Budaya  

Mitologi: Antara Warisan dan Realitas

Madurapers
Mashuri, sarjana Filsafat alumni Universitas Islam Negeri (UIN) Sunan Kalijaga, Yogyakarta
Mashuri, sarjana Filsafat alumni Universitas Islam Negeri (UIN) Sunan Kalijaga, Yogyakarta (Dok. Madurapers, 2025).

Simbol-simbol alam seperti gunung dan air juga memiliki tempat istimewa dalam mitologi Jawa. “Menghormati alam itu baik, tapi jika hanya dibungkus mitos tanpa tindakan nyata untuk kelestariannya, maka itu hanya romantisme belaka,” jelas Mashuri.

Ia juga menyinggung ritual yang berakar pada mitologi, seperti upacara panen dan pernikahan adat. “Tradisi ini penting, tapi jika dilakukan tanpa pemahaman, hanya menjadi formalitas tanpa makna,” katanya.

Mashuri mengajak masyarakat untuk tidak sekadar menerima mitologi sebagai kebenaran mutlak. “Kita harus berani mempertanyakan, mengkritisi, dan menyesuaikan warisan budaya ini agar lebih relevan dengan kondisi saat ini,” tegasnya.

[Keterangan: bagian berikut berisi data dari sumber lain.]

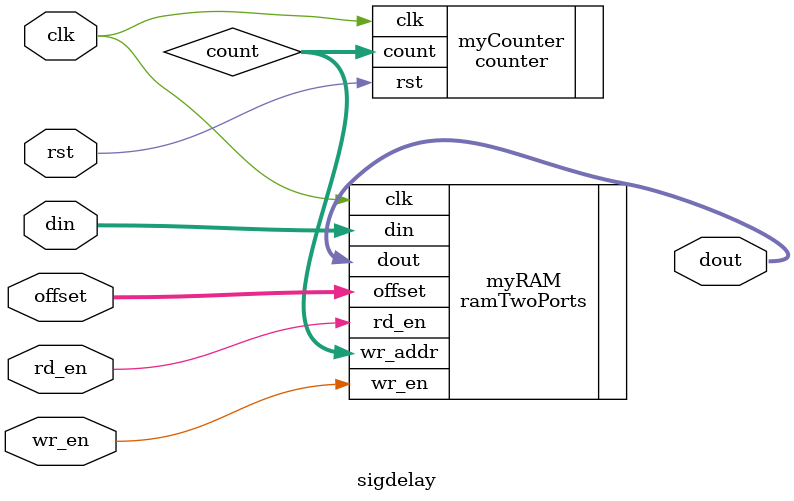
<source format=sv>
module sigdelay #(
    parameter ADDRESS_WIDTH = 8,
              DATA_WIDTH = 8
)(
    input wire      clk,
    input wire      rst,
    input wire     wr_en,
    input wire     rd_en,
    input wire [ADDRESS_WIDTH-1:0] offset,
    input wire [DATA_WIDTH-1:0] din,
    output wire [DATA_WIDTH-1:0] dout

);

wire [ADDRESS_WIDTH-1:0] count;

counter myCounter(
    .clk (clk),
    .rst (rst),
    .count (count)
);

ramTwoPorts myRAM(
    .clk (clk),
    .wr_en (wr_en),
    .rd_en (rd_en),
    .wr_addr (count),
    .offset (offset),
    .din (din),
    .dout (dout)
);


endmodule








</source>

Menurutnya, keberagaman mitologi Jawa harus dilihat sebagai bagian dari sejarah pemikiran masyarakat, bukan sebagai sesuatu yang sakral. “Mitos-mitos ini lahir dari kebutuhan zaman dulu, dan belum tentu cocok dengan zaman sekarang,” ujarnya.

Dengan pendekatan kritis, Mashuri berharap masyarakat bisa memilah mana nilai yang masih relevan dan mana yang perlu ditinggalkan. “Budaya harus berkembang, bukan membelenggu,” pungkasnya.